她真是被冲昏了头脑,竟当众和陛下闹了起来。

“陛下何出此言。”她态度软了下来,言语里的不情不愿尽力收敛:“哀家不过是念着嫣儿和……五公主年幼,二十板子下去怕是会落下病根,今日之事……就算了吧。”

她心疼地将萧嫣揽在怀中,仍然不死心。

“嫣儿并非有意抢五公主的东西,不过是几两碎银和一块玉佩罢了,也值当在意,五公主实在是心狠,出手就想要我儿的命,现在不加以管教,日后可还得了,莫要像了她那恶毒残忍的……”

在萧重寒逐渐不耐烦的视线中,太后声音逐渐变小直至消失。

算盘打得可真响。

“朕怎么记得太后方才不是这么说的。
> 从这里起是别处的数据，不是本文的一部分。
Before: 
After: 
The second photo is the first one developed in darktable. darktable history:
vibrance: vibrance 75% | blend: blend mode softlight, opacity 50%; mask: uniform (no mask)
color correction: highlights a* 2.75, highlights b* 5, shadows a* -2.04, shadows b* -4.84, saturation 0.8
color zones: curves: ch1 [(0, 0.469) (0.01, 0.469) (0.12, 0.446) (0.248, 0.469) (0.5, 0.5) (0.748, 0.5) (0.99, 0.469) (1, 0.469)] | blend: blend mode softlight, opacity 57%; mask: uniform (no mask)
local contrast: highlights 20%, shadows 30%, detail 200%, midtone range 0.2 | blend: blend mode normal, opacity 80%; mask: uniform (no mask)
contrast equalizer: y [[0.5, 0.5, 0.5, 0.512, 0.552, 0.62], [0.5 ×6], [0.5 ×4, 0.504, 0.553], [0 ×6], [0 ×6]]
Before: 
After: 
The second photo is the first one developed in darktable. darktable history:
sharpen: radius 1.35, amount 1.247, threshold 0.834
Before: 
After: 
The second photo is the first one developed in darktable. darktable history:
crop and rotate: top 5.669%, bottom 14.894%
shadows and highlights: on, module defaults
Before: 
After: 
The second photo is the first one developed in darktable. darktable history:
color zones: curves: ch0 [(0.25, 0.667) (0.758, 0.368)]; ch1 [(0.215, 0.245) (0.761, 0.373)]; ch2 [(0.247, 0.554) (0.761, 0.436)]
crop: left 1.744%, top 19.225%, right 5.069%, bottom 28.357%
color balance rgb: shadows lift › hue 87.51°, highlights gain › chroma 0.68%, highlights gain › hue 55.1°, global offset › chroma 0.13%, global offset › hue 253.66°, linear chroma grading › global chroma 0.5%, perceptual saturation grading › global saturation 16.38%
”

原来她也知道二十板子会落下病根,刚才说三十板子时可是眼睛都不眨一下呢。

太后目光闪躲了一瞬,张了张嘴却还没想好说辞解释。

萧重寒忽然失去了兴致,神色漠然地扫了她一眼,视线落在冷得打哆嗦的萧嫣身上。

“太后说算了便算了吧,虽说是三皇妹有错在先,但念她落水受惊,此事不再追究,日后也莫要再提。”

他轻飘飘两句话就将这件事揭了过去,话语里对沈瑶瑶地维护之意再明显不过。

沈瑶瑶也没想到他会站在自己这边,抬头看他,眼里一片懵懂,像一只刚出生的小兽惹人怜惜。

可惜萧重寒没有怜香惜玉之情,只是睨了她一眼,抬步转身离开。

这样的态度让人拿不准他对沈瑶瑶是什么想法。

冰凉丝滑的布料从手中滑走,沈瑶瑶愣了一下,连忙追了上去:“皇兄,等等我。”